As for the magistrates, one participant noted that it is very difficult for them to confidence in CRCs because they are an “organisation they never see”. A serving inspector of probation noted also acknowledged this problem saying that sentencers “don’t know if their sentences are working”.
To tackle this distance between sentencers in court and probation officers implementing sentences, one CRC leader explained that they now shared a bulletin for sentencers which details sentencing data with local information. This gives the judges and magistrates greater visibility and feedback on the programmes delivered or community payback hours served. The programme had worked so well that sentencers have now requested the data for the cases they have personally ruled on.
New contracts: sticking plaster or superglue?
It was the contractual framework that drove a wedge between the CRCs and elements of the criminal justice system – such as the courts and probation hostels – which was unhelpful in maintaining a commonly understood purpose for probation. But despite this fragmentation, all attendees agreed that probation has continued to “punch above its weight in the criminal justice system”. One participant wryly observed that the image of probation in the police service used to be as a rather ineffectual “brown-sandal brigade” whereas now probation takes a leading role in multi-agency public protection arrangements and integrated offender management.
But participants voiced their fears that the sector – and its standing in the criminal justice system – would suffer without a clear purpose for probation supported through the right targets and metrics. One attendee suggested that the targets currently in place suggested that national commissioners “do not understand” the inspectorate’s three purposes of probation and what outcomes they are trying to drive across the sector. A Napo representative said that the sector needed to build “common cause” because despite their opposition to outsourcing probation services, this “transcends arguments about privatisation” and is about “what works”.
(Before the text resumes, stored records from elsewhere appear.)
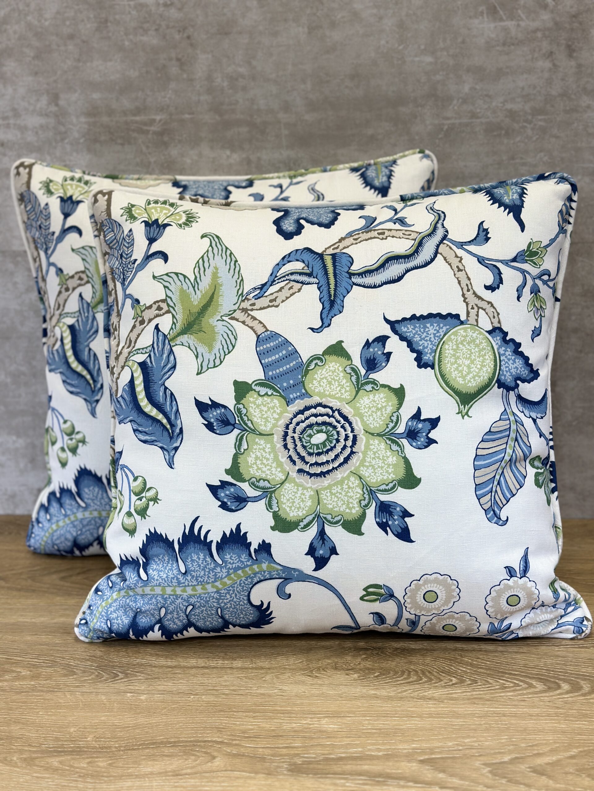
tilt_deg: -13.9
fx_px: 1098
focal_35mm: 48
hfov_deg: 30.3
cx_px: 297
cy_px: 396
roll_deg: +1.4
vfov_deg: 39.7
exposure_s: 1/209
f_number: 1.78
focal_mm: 6.86
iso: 80
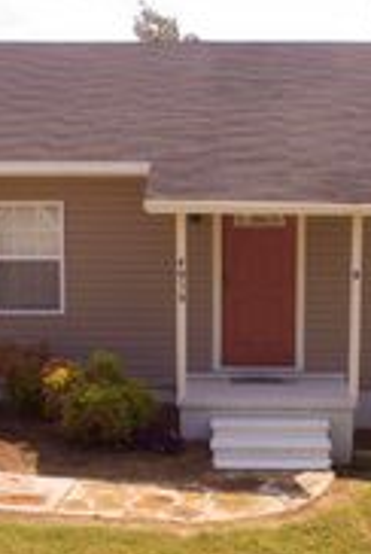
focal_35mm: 57
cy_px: 314
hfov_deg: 23.8
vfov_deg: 34.9
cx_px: 216
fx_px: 878
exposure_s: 1/378
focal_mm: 3.61
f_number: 2.8
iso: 100
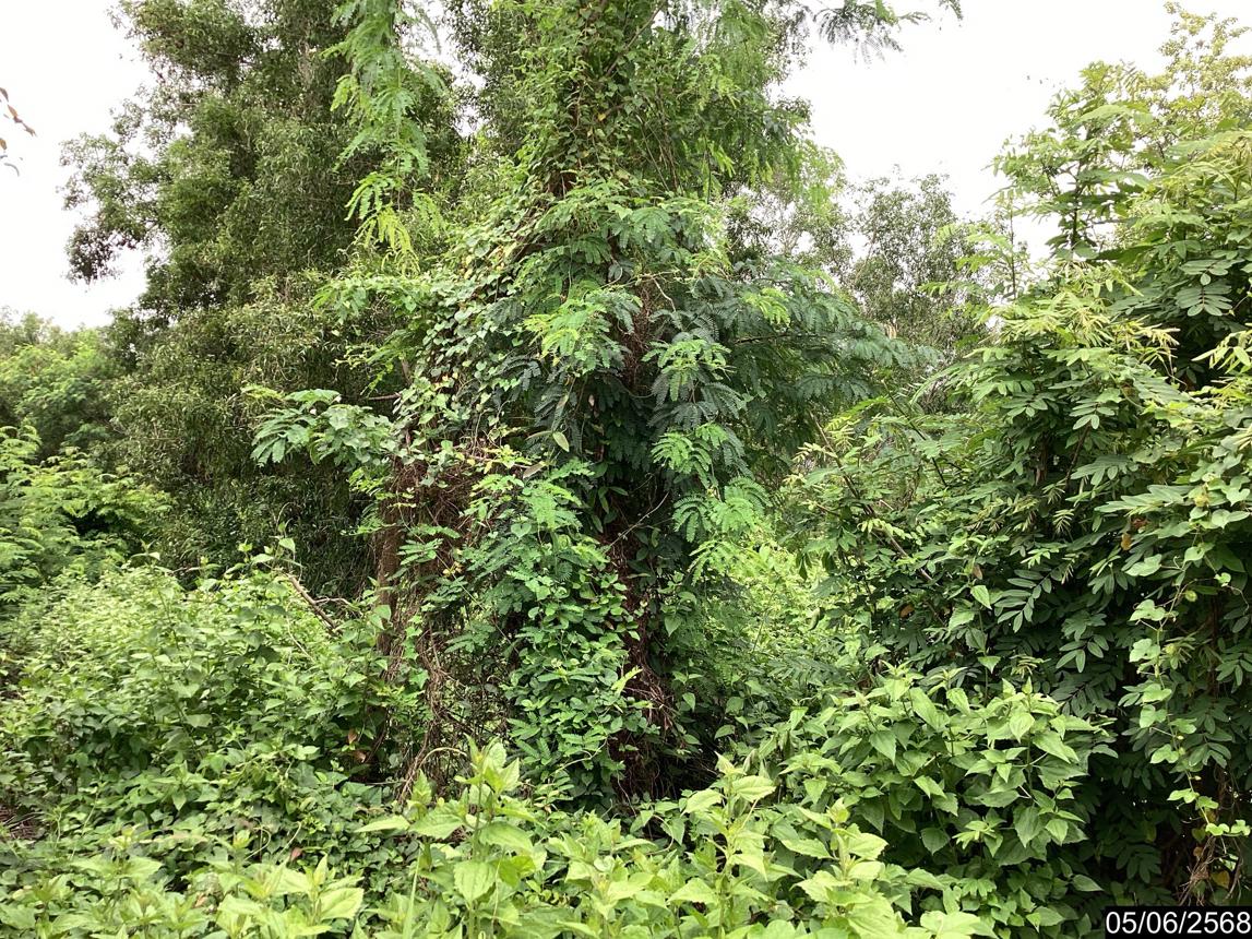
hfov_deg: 58.4
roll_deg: -1.8
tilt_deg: +1.8
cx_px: 626
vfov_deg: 45.4
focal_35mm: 31
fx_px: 1121
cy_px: 470
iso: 25
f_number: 2.4
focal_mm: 3.3
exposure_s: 1/264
One participant argued that regardless of the targets and metrics put in place in the new arrangements, the challenge for providers will be to “shoe-horn” those targets into a clear purpose for their staff and their organisation. As attendees discussed, probation sits at the heart of many systems – not just criminal justice – in which many organisations compete for the service’s time and resources. A clear purpose will provide a mechanism to decide what and perhaps more importantly, what is not, inside the remit and scope of the service. Regardless of the contractual arrangements put in place, this will be ever more vital in the context of rising demand that is likely to continue to intensify.